# universal property of module categories internal to a tensor category

By a tensor category, I mean here a cocomplete $k$-linear symmetric tensor category, where $k$ is a fixed ground ring. Tensor functors are assumed to be $k$-linear and cocontinuous. I will denote the unit object as $\mathcal{O}$.

Terminology: Let $C$ be a tensor category, $\mathcal{A}$ an algebra in $C$ (i.e. an object equipped with a commutative associative multiplication $\mathcal{A} \otimes \mathcal{A} \to \mathcal{A}$ and a unit $\mathcal{O}_C \to \mathcal{A}$). Then the $\mathcal{A}$-modules (i.e. objects $M$ together with a morphism $\mathcal{A} \otimes M \to M$ which is compatible with the unit and the multiplication in $\mathcal{A}$) consitute a tensor category $\text{Mod}(\mathcal{A})$.

The forgetful functor $p_* : \text{Mod}(\mathcal{A}) \to C$ is right adjoint to the tensor functor $p^* : C \to \text{Mod}(\mathcal{A}), X \mapsto \mathcal{A} \otimes X$, where here $\mathcal{A} \otimes X$ is given the obvious action. This adjunction is easily seen to be monadic. If $\mathcal{O}'$ denotes the unit object of $\text{Mod}(\mathcal{A})$, then $p_* \mathcal{O}' = \mathcal{A}$, so we have a canonical morphism $p^* \mathcal{A} \to \mathcal{O}'$.

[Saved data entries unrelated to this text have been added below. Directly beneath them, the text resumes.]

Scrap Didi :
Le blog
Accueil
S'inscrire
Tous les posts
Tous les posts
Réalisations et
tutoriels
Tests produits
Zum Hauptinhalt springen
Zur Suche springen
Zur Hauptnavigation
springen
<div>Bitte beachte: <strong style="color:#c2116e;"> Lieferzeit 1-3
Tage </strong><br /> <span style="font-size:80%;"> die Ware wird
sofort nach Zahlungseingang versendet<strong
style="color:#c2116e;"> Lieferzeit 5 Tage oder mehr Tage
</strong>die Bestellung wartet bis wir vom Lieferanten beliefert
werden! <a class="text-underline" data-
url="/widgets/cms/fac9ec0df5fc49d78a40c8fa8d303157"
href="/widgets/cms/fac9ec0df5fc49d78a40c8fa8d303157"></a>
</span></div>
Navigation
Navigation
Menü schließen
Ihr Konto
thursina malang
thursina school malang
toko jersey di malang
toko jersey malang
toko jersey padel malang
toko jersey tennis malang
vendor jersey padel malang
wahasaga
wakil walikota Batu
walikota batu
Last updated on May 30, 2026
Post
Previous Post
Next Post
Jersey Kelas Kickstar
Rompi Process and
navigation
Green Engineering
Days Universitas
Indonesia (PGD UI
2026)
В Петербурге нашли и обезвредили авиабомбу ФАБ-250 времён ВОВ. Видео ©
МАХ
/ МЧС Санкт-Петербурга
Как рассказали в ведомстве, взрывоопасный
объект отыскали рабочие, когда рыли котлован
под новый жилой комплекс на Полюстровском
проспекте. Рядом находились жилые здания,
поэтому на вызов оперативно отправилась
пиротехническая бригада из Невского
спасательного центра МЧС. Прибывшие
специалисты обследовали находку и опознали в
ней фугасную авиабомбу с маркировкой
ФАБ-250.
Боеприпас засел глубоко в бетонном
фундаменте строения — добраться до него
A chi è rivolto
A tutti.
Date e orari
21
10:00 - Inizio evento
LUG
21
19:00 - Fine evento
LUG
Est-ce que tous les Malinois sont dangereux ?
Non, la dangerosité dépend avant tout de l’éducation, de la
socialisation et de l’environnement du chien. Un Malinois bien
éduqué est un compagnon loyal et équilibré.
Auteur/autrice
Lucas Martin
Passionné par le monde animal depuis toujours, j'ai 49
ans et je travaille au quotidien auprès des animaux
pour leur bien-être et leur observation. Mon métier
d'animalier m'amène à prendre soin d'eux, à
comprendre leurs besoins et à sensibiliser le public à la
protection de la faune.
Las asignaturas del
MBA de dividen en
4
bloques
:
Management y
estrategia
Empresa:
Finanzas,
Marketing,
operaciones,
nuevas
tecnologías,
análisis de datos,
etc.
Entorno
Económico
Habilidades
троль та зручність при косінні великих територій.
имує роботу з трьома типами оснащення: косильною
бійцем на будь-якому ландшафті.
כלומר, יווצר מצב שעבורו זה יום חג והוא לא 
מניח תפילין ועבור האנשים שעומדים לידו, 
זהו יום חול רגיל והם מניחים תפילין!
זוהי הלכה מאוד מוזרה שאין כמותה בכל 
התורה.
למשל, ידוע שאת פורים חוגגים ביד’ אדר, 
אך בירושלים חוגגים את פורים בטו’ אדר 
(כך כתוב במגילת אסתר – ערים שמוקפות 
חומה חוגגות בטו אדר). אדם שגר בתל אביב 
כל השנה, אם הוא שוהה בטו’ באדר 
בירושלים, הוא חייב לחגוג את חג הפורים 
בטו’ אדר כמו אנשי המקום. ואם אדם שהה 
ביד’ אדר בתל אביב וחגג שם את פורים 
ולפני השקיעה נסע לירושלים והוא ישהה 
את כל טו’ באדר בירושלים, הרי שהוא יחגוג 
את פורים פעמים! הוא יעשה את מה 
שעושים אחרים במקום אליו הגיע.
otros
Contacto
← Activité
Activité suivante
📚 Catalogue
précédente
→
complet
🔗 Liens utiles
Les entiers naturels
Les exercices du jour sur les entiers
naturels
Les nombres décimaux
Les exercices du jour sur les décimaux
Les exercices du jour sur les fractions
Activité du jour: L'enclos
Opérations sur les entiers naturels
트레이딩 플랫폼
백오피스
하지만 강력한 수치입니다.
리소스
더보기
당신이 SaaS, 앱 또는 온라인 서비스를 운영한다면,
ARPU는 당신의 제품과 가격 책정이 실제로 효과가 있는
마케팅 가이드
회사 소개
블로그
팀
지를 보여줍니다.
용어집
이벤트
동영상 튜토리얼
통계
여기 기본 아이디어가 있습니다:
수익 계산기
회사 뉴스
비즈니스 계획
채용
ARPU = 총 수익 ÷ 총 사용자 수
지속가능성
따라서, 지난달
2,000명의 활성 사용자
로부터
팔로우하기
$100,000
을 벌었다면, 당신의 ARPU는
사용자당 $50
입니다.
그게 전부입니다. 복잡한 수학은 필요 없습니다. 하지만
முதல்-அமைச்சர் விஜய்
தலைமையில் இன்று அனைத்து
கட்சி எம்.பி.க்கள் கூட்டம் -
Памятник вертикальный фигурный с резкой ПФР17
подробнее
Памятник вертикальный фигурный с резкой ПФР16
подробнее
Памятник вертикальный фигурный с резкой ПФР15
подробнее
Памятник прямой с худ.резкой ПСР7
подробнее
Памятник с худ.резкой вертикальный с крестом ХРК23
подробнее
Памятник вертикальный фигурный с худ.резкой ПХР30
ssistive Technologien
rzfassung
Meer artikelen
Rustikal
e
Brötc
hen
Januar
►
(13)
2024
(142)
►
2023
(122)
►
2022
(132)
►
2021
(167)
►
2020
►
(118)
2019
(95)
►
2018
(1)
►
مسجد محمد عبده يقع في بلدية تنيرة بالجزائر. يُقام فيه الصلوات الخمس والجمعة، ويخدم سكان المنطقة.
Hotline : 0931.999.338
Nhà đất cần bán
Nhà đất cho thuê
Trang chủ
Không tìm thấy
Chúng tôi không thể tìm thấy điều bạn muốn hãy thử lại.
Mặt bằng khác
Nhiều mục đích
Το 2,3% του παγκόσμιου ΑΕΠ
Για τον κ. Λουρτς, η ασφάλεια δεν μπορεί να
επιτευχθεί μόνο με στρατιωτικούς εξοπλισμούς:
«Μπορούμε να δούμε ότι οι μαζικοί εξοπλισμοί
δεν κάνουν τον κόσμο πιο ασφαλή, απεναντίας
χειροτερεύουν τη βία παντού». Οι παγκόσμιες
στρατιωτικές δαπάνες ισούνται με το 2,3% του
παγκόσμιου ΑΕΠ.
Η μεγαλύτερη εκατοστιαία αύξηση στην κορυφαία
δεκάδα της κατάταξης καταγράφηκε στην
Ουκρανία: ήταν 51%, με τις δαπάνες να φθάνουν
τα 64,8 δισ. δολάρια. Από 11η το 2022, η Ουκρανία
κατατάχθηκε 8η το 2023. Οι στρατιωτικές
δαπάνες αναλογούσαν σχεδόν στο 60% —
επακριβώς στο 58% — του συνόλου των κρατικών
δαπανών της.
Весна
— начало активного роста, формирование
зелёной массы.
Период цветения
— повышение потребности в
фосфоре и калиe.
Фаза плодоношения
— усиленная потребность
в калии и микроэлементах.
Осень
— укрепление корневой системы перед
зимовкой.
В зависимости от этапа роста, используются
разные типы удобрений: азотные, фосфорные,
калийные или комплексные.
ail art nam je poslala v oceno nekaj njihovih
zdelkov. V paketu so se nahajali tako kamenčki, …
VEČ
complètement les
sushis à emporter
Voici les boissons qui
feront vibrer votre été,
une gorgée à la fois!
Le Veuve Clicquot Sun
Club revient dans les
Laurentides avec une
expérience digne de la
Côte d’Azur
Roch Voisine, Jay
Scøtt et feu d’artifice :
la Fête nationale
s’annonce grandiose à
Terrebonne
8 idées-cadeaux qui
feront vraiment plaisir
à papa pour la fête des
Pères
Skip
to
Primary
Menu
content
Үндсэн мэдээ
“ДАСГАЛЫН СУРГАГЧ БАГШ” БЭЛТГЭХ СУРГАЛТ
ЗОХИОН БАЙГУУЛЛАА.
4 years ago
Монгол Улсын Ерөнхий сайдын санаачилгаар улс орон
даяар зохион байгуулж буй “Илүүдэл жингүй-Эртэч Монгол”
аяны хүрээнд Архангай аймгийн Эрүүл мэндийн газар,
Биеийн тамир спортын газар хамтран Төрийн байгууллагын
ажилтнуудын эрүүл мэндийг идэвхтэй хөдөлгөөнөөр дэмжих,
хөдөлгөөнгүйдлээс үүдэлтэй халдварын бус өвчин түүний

Now let $D$ be another tensor category and $H : \text{Mod}(\mathcal{A}) \to D$ be a tensor functor. Then we get a tensor functor $F = H p^* : C \to D$ together with a morphism

$F(\mathcal{A}) = H(p^* \mathcal{A}) \to H(\mathcal{O}') = \mathcal{O}_D$

of algebras in $D$. In fact, we get a functor

$Hom(\text{Mod}(\mathcal{A}),D) \to \{(F,\sigma) : F \in Hom(C,D), \sigma : F(\mathcal{A}) \to \mathcal{O}_D \text{ alg-hom}\}$

Question Does this functor reflect isomorphisms? Or is it even an equivalence?

Remark: If $C = \text{Mod}(R)$ for some ring $R$, then the functor is an equivalence.

Your functor is an equivalence. You can explicitly describe an inverse as follows: given a pair $(F, \sigma)$ as you describe, define $H: Mod_{ \mathcal{A} } \rightarrow D$ by the formula $H(M) = F(M) \otimes_{ F( \mathcal{A} ) } \mathcal{O}_{D}$.